Data in this exercise
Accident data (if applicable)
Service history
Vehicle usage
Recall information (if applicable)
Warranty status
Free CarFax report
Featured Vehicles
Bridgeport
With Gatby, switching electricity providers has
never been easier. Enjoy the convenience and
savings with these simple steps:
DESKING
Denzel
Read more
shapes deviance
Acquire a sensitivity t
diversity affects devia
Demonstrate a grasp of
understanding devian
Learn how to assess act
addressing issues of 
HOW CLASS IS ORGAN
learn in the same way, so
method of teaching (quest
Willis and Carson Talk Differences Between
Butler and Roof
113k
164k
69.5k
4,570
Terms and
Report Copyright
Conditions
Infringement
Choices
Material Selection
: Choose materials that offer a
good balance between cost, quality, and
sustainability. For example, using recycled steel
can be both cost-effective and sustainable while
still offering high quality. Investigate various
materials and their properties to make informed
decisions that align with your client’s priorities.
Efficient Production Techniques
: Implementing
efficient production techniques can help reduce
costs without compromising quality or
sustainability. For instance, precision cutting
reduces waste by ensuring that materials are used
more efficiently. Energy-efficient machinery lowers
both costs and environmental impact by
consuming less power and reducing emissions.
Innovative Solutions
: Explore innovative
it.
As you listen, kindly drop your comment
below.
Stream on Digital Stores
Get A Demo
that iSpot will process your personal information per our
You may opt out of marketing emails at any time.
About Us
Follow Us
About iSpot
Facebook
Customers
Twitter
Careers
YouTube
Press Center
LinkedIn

Task to complete
Each line of the records belongs in the answer, reproduced exactly.

Response to this exercise
Accident data (if applicable)
Service history
Vehicle usage
Recall information (if applicable)
Warranty status
Free CarFax report
Featured Vehicles
Bridgeport
With Gatby, switching electricity providers has
never been easier. Enjoy the convenience and
savings with these simple steps:
DESKING
Denzel
Read more
shapes deviance
Acquire a sensitivity t
diversity affects devia
Demonstrate a grasp of
understanding devian
Learn how to assess act
addressing issues of 
HOW CLASS IS ORGAN
learn in the same way, so
method of teaching (quest
Willis and Carson Talk Differences Between
Butler and Roof
113k
164k
69.5k
4,570
Terms and
Report Copyright
Conditions
Infringement
Choices
Material Selection
: Choose materials that offer a
good balance between cost, quality, and
sustainability. For example, using recycled steel
can be both cost-effective and sustainable while
still offering high quality. Investigate various
materials and their properties to make informed
decisions that align with your client’s priorities.
Efficient Production Techniques
: Implementing
efficient production techniques can help reduce
costs without compromising quality or
sustainability. For instance, precision cutting
reduces waste by ensuring that materials are used
more efficiently. Energy-efficient machinery lowers
both costs and environmental impact by
consuming less power and reducing emissions.
Innovative Solutions
: Explore innovative
it.
As you listen, kindly drop your comment
below.
Stream on Digital Stores
Get A Demo
that iSpot will process your personal information per our
You may opt out of marketing emails at any time.
About Us
Follow Us
About iSpot
Facebook
Customers
Twitter
Careers
YouTube
Press Center
LinkedIn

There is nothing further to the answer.